Comunicado de Peñarol revela que el orden de salida del Cds estaba pautado con antelación

El comunicado emitido por Peñarol tras los incidentes registrados en el Campeón del Siglo dejó un dato central para entender la controversia: el orden de salida del estadio estaba pautado con antelación.

Luego del empate 1-1 ante Corinthians, que dejó al carbonero sin chances de avanzar a octavos de final de la Copa Libertadores, se produjeron incidentes entre hinchas aurinegros y efectivos policiales durante la desconcentración. Hubo corridas, gases lacrimógenos, balas de goma, personas heridas y fuertes cuestionamientos al operativo.

Peñarol responsabilizó al accionar policial y denunció que la situación afectó a hinchas que todavía estaban dentro del estadio. Sin embargo, el contenido del comunicado también confirma que la salida de las parcialidades no fue una decisión improvisada en el momento, sino parte de una planificación previa.

El punto clave es que el operativo establecía que primero debía retirarse la hinchada de Corinthians y luego la parcialidad local. Según informó el Ministerio del Interior, esa decisión había sido comunicada en reuniones previas con autoridades aurinegras, bajo el argumento de que la evacuación de los visitantes podía realizarse de forma rápida. 

Esa información modifica el eje de la discusión. Si el club estaba al tanto de que sus hinchas debían esperar dentro del estadio hasta que saliera la parcialidad visitante, la responsabilidad por el inicio de los incidentes no puede atribuirse únicamente al Ministerio del Interior.

De acuerdo con la versión oficial, los disturbios comenzaron cuando algunos hinchas de Peñarol intentaron salir antes de lo previsto, dañaron accesos y arrojaron objetos contra la Policía. Montevideo Portal informó que, según autoridades policiales, un hincha identificado comenzó a lanzar proyectiles, lo que derivó en el desborde posterior. 

El Ministerio del Interior también sostuvo que el operativo fue evaluado tras una reunión con el comando policial y remarcó que Peñarol conocía el criterio de salida.
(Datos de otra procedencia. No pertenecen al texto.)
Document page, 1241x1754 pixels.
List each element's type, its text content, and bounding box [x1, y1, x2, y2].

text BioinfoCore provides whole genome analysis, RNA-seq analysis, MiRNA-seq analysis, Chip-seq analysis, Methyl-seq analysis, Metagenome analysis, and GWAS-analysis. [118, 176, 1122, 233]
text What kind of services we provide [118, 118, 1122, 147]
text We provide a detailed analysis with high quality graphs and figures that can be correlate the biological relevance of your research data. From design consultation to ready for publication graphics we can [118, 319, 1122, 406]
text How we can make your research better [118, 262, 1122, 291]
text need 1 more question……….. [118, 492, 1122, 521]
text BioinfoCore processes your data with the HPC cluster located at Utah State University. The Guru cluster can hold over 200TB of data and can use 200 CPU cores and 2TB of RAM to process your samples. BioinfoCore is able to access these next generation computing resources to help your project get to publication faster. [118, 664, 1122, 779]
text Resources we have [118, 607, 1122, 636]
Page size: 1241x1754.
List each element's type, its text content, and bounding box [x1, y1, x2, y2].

La cartera entiende que la medida buscaba evitar cruces entre ambas parcialidades y reducir riesgos en las inmediaciones del estadio. 

Desde el club, en cambio, se cuestionó la decisión de mantener dentro del escenario a decenas de miles de hinchas locales mientras se retiraba un grupo mucho menor de visitantes. El presidente aurinegro, Ignacio Ruglio, criticó públicamente el procedimiento y afirmó que Peñarol había pedido que primero saliera la parcialidad local. 
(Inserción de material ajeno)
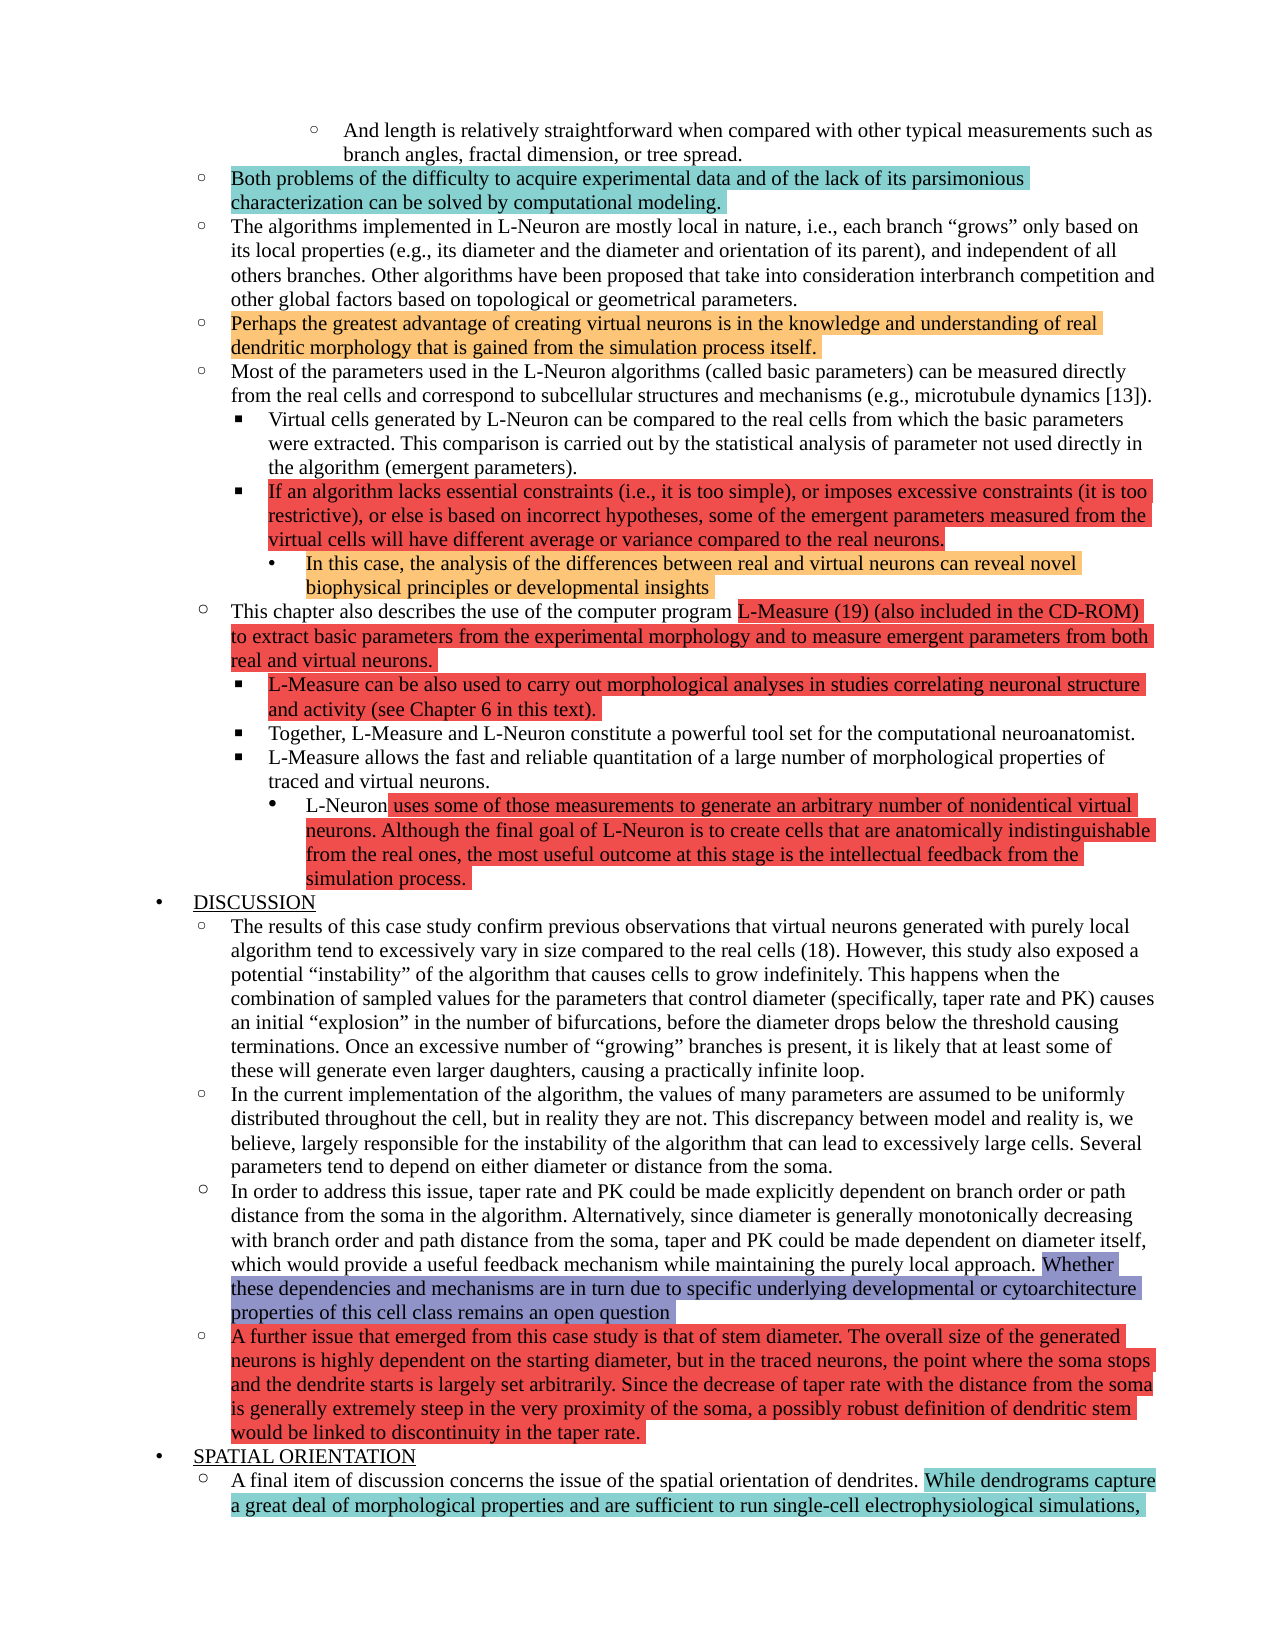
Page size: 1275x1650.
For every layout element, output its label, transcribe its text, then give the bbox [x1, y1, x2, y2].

list Most of the parameters used in the L-Neuron algorithms (called basic parameters) can be measured directly from the real cells and correspond to subcellular structures and mechanisms (e.g., microtubule dynamics [13]). [193, 359, 1157, 407]
list In this case, the analysis of the differences between real and virtual neurons can reveal novel biophysical principles or developmental insights [268, 551, 1157, 599]
list In the current implementation of the algorithm, the values of many parameters are assumed to be uniformly distributed throughout the cell, but in reality they are not. This discrepancy between model and reality is, we believe, largely responsible for the instability of the algorithm that can lead to excessively large cells. Several parameters tend to depend on either diameter or distance from the soma. [193, 1082, 1157, 1178]
list Both problems of the difficulty to acquire experimental data and of the lack of its parsimonious characterization can be solved by computational modeling. [193, 166, 1157, 214]
list Virtual cells generated by L-Neuron can be compared to the real cells from which the basic parameters were extracted. This comparison is carried out by the statistical analysis of parameter not used directly in the algorithm (emergent parameters). [231, 407, 1157, 479]
list And length is relatively straightforward when compared with other typical measurements such as branch angles, fractal dimension, or tree spread. [306, 118, 1157, 166]
list If an algorithm lacks essential constraints (i.e., it is too simple), or imposes excessive constraints (it is too restrictive), or else is based on incorrect hypotheses, some of the emergent parameters measured from the virtual cells will have different average or variance compared to the real neurons. [231, 479, 1157, 551]
list Together, L-Measure and L-Neuron constitute a powerful tool set for the computational neuroanatomist. [231, 721, 1157, 744]
list A further issue that emerged from this case study is that of stem diameter. The overall size of the generated neurons is highly dependent on the starting diameter, but in the traced neurons, the point where the soma stops and the dendrite starts is largely set arbitrarily. Since the decrease of taper rate with the distance from the soma is generally extremely steep in the very proximity of the soma, a possibly robust definition of dendritic stem would be linked to discontinuity in the taper rate. [193, 1324, 1157, 1444]
list The results of this case study confirm previous observations that virtual neurons generated with purely local algorithm tend to excessively vary in size compared to the real cells (18). However, this study also exposed a potential “instability” of the algorithm that causes cells to grow indefinitely. This happens when the combination of sampled values for the parameters that control diameter (specifically, taper rate and PK) causes an initial “explosion” in the number of bifurcations, before the diameter drops below the threshold causing terminations. Once an excessive number of “growing” branches is present, it is likely that at least some of these will generate even larger daughters, causing a practically infinite loop. [193, 914, 1157, 1082]
list Perhaps the greatest advantage of creating virtual neurons is in the knowledge and understanding of real dendritic morphology that is gained from the simulation process itself. [193, 311, 1157, 359]
list L-Neuron uses some of those measurements to generate an arbitrary number of nonidentical virtual neurons. Although the final goal of L-Neuron is to create cells that are anatomically indistinguishable from the real ones, the most useful outcome at this stage is the intellectual feedback from the simulation process. [268, 793, 1157, 890]
list SPATIAL ORIENTATION [156, 1444, 1157, 1468]
list This chapter also describes the use of the computer program L-Measure (19) (also included in the CD-ROM) to extract basic parameters from the experimental morphology and to measure emergent parameters from both real and virtual neurons. [193, 599, 1157, 672]
list L-Measure can be also used to carry out morphological analyses in studies correlating neuronal structure and activity (see Chapter 6 in this text). [231, 672, 1157, 721]
list A final item of discussion concerns the issue of the spatial orientation of dendrites. While dendrograms capture a great deal of morphological properties and are sufficient to run single-cell electrophysiological simulations, [193, 1468, 1157, 1517]
list The algorithms implemented in L-Neuron are mostly local in nature, i.e., each branch “grows” only based on its local properties (e.g., its diameter and the diameter and orientation of its parent), and independent of all others branches. Other algorithms have been proposed that take into consideration interbranch competition and other global factors based on topological or geometrical parameters. [193, 214, 1157, 311]
list In order to address this issue, taper rate and PK could be made explicitly dependent on branch order or path distance from the soma in the algorithm. Alternatively, since diameter is generally monotonically decreasing with branch order and path distance from the soma, taper and PK could be made dependent on diameter itself, which would provide a useful feedback mechanism while maintaining the purely local approach. Whether these dependencies and mechanisms are in turn due to specific underlying developmental or cytoarchitecture properties of this cell class remains an open question [193, 1178, 1157, 1324]
list DISCUSSION [156, 890, 1157, 914]
list L-Measure allows the fast and reliable quantitation of a large number of morphological properties of traced and virtual neurons. [231, 744, 1157, 793]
La controversia, entonces, no parece estar en si existía o no una orden previa, sino en si esa orden fue correcta, proporcional y bien ejecutada. El comunicado de Peñarol puede funcionar como una crítica al operativo, pero también confirma que la institución conocía de antemano que habría una disposición especial para la salida del público.

Por eso, la discusión sobre responsabilidades debe contemplar dos planos distintos. Por un lado, el Ministerio del Interior deberá explicar el uso de gases, balas de goma y la conducción del operativo. Por otro, Peñarol deberá responder por la comunicación y el manejo institucional de una medida que, según Interior, ya había sido informada antes del partido.

Los incidentes dejaron una noche de alta tensión en el Campeón del Siglo y trasladaron la eliminación deportiva al terreno político e institucional. Lo que comenzó como una discusión sobre seguridad terminó abriendo una pregunta más amplia: hasta dónde llega la responsabilidad del Ministerio y hasta dónde la del club organizador cuando una medida estaba acordada previamente.